Lacerda ainda opina que a política monetária do Banco Central precisa ser “coesa” com a do Ministério da Fazenda e de bancos públicos como a Caixa Econômica Federal. Todos devem, avalia Lacerda, caminhar articulados e com uma estratégia econômica compartilhada.
– Dizer que os bancos centrais independentes são subservientes ao mercado financeiro é algo que não se sustenta diante da análise dos fatos. Nos Estados Unidos e na Europa, existe independência. E lá a taxa de juro está perto de zero, abaixo da inflação. É disso que os banqueiros gostam? É assim que o povo vai passar fome? Evidente que não. A taxa de juro está baixa porque esses bancos centrais estão preocupados com o emprego – avalia Fernando de Holanda Barbosa, professor da Fundação Getulio Vargas (FGV).
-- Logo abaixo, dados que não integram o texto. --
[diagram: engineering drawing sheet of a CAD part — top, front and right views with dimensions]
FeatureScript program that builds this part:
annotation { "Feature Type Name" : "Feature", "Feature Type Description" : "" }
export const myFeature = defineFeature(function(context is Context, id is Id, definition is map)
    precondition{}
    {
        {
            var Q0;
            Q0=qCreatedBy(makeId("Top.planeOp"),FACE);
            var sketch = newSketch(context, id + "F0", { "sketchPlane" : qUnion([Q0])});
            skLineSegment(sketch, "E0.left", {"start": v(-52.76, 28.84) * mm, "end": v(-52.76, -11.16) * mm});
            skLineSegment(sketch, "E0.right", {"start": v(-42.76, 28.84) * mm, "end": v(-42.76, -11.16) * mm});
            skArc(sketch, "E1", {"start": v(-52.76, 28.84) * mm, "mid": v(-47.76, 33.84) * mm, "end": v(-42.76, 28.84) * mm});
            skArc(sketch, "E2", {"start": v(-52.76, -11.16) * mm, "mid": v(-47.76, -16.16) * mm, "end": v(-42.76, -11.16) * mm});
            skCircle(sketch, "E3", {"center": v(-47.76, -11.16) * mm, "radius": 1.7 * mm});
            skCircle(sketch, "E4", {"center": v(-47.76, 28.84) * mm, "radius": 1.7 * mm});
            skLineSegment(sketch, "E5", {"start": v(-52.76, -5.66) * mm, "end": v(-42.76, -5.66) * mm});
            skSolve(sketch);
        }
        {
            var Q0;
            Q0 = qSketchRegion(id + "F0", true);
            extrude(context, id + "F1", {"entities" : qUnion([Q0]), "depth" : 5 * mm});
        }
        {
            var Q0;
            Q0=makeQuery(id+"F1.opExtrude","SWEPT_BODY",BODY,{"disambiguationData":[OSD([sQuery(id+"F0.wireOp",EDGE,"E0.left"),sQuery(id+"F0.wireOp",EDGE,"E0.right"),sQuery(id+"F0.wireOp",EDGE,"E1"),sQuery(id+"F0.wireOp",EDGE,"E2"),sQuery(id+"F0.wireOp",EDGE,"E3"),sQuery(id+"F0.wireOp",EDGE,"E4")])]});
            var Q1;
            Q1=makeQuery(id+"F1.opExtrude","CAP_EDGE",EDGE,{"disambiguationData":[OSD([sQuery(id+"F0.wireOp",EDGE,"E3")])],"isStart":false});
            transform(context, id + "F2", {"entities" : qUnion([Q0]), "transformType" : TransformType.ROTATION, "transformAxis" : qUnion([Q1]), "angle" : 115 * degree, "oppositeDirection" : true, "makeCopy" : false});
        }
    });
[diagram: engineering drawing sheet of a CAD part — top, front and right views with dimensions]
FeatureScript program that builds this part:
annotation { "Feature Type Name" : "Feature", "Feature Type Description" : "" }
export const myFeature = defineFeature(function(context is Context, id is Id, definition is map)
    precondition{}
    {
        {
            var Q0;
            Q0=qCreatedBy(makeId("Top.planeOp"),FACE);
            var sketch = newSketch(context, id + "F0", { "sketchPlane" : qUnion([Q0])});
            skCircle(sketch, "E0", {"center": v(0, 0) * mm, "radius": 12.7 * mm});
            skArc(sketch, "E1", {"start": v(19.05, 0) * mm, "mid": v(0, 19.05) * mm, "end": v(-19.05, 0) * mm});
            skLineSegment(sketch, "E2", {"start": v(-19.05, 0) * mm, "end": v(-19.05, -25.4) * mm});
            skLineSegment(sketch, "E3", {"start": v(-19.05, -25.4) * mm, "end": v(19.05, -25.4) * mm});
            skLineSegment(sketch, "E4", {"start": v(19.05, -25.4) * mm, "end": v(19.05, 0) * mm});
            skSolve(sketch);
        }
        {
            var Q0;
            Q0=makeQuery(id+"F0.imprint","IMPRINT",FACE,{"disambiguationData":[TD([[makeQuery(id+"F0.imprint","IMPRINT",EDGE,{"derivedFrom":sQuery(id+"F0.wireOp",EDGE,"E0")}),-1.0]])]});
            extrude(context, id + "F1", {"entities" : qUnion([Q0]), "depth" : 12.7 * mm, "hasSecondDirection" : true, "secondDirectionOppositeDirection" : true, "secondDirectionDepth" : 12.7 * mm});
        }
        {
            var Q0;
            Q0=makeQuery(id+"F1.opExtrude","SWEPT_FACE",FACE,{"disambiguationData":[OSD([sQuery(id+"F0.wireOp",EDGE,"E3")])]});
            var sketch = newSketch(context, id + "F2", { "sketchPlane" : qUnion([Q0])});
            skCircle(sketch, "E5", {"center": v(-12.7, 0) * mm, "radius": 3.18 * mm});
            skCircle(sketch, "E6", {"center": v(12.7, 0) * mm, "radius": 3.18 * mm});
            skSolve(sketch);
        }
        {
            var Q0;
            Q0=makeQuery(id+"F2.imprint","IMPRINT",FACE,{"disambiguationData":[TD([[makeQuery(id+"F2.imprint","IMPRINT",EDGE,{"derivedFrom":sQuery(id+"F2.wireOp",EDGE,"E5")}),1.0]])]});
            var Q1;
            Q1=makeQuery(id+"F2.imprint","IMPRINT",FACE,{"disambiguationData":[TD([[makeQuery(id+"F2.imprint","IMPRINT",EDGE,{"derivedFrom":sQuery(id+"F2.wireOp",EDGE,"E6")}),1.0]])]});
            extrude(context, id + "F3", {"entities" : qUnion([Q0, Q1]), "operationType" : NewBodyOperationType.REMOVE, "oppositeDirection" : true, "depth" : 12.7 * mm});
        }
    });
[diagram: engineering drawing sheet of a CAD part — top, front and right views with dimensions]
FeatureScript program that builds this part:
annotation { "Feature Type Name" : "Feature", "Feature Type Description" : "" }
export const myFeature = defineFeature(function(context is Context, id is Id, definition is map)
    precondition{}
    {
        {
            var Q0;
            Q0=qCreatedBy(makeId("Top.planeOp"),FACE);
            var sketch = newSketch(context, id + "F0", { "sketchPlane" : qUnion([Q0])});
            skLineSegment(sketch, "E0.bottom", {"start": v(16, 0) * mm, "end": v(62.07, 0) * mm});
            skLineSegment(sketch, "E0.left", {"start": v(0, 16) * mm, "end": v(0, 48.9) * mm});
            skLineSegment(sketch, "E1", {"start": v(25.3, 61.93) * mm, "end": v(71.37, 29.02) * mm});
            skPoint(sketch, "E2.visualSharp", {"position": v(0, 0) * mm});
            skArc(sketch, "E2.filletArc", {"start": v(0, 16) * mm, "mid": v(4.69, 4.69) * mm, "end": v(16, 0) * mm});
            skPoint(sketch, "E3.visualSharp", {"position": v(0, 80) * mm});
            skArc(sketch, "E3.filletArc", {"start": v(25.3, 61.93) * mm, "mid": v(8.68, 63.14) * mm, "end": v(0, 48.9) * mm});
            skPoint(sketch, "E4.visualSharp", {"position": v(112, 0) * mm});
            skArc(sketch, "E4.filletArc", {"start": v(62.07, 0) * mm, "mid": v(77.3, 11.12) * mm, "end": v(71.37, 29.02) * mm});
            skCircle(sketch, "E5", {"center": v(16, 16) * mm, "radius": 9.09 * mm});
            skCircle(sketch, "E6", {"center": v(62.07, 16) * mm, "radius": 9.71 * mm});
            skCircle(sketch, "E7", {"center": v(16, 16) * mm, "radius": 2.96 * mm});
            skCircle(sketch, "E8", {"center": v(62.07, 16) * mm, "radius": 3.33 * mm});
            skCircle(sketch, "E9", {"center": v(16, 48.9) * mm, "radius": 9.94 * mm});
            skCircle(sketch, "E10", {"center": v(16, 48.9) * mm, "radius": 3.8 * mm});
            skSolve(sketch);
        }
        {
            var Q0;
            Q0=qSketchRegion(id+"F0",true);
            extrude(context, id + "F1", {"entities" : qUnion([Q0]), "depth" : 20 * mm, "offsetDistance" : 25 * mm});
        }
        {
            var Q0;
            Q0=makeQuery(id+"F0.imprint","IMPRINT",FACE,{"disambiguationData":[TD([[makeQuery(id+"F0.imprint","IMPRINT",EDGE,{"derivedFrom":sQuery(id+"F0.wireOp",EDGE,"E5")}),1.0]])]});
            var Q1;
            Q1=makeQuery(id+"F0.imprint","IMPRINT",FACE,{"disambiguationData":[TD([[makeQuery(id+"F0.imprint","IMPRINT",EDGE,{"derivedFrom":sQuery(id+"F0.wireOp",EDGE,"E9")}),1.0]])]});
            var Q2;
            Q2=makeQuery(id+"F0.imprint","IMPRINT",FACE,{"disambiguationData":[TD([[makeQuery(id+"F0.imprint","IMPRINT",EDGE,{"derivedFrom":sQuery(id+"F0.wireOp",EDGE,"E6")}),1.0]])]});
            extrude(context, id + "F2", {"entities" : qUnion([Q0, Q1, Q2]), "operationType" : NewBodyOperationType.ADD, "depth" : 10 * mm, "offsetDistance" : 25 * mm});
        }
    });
MODELO SEMELHANTE AO DOS EUA É ALTERNATIVA
Para especialistas, a eventual independência do Banco Central no Brasil exigiria uma alteração de suas funções. Hoje, o seu compromisso fundamental é com o controle da inflação. Livre das amarras do governo, poderia apenas elevar o juro a níveis exorbitantes para reduzir a demanda por produtos, diminuindo a inflação.
Para equilibrar a atuação, a alternativa seria adotar um modelo semelhante ao dos Estados Unidos, onde o Federal Reserve (Fed) precisa conciliar controle de preços com o maior nível de emprego possível. Esse casamento traria moderação e equilíbrio nas mexidas do juro, acreditam especialistas.
– Com independência, o Banco Central seria blindado de qualquer pressão popular, com a indicação de tecnocratas que partilham da visão do juro alto, redução do consumo popular e do gasto público que atende à população. E por quê? Para aumentar o superávit primário, que serve para pagar os títulos da dívida – afirma Pedro Paulo Bastos, do Instituto de Economia da Unicamp.
Para Bastos, existe um diagnóstico equivocado no Brasil, que sempre aponta a alta demanda por produtos como causadora da inflação. E a alternativa para debelar preços altos não é só juro alto.
– Não é uma questão só de demanda. Houve desvalorização cambial (o juro baixo nos EUA causou fuga de capitais para outros países, incluindo o Brasil) e uma forte quebra de safra em 2012 – aponta Bastos.
No Congresso, projetos protocolados por petistas para garantir a autonomia
Na propaganda de Dilma Rousseff na TV, o PT ataca a ideia do Banco Central independente, mostrando encenações de engravatados ávidos por dinheiro e famílias passando fome. No Congresso, tramitam pelo menos dois projetos de lei, protocolados por petistas, para assegurar a liberdade do Banco Central e mandatos para os seus diretores. O primeiro deles foi apresentado por Virgílio Guimarães (PT-MG), em 2001, para “fixar mandato para o presidente do Banco Central e normas para sua escolha”. O segundo, protocolado em 2004 por Eduardo Valverde (PT-RO), falecido em 2011 em um acidente de carro, “inclui nas atribuições do Banco Central a competência para formular e executar a política monetária e cambial, exercendo com autonomia e sob sua inteira responsabilidade o papel de guardião da moeda nacional”.
BC TEVE AUTONOMIA NOS GOVERNOS DE FH E LULA
De autoria de petistas à época de sua apresentação, as duas propostas seguem em tramitação e são alinhadas à defesa da independência do Banco Central. Para economistas, a instituição desfrutou de total autonomia durante os governos Fernando Henrique e Lula. Os dois ex-presidentes, mesmo sem constar em lei, delegaram à instituição as decisões sobre subidas ou descidas nos juros diante do quadro inflacionário. Essa política mudou no governo Dilma.
– São características da Dilma que a levam a fazer intervenções em todos os setores, desde mexidas no juro até o controle de preços – avalia Fernando de Holanda Barbosa, da FGV.